YOUR OBJECTIVE: How many lines in these records hold the string "Curry"? State only that number.
# # #
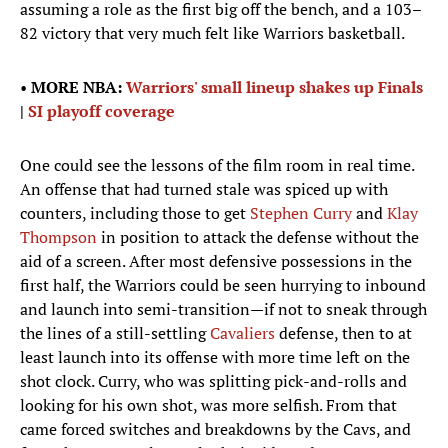
assuming a role as the first big off the bench, and a 103–
82 victory that very much felt like Warriors basketball.
•
MORE NBA:
Warriors' small lineup shakes up Finals
|
SI playoff coverage
One could see the lessons of the film room in real time.
An offense that had turned stale was spiced up with
counters, including those to get
Stephen Curry
and
Klay
Thompson
in position to attack the defense without the
aid of a screen. After most defensive possessions in the
first half, the Warriors could be seen hurrying to inbound
and launch into semi-transition—if not to sneak through
the lines of a still-settling
Cavaliers
defense, then to at
least launch into its offense with more time left on the
shot clock. Curry, who was splitting pick-and-rolls and
looking for his own shot, was more selfish. From that
came forced switches and breakdowns by the Cavs, and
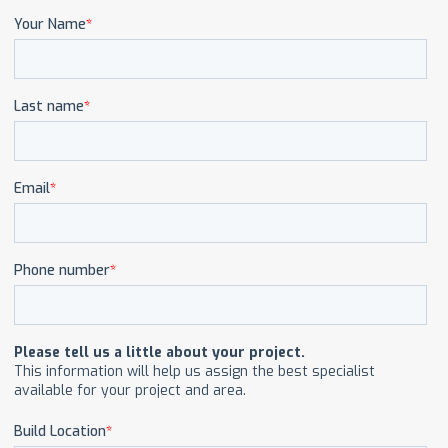
CAREERS
CONTACT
# # #
SOLUTION: 2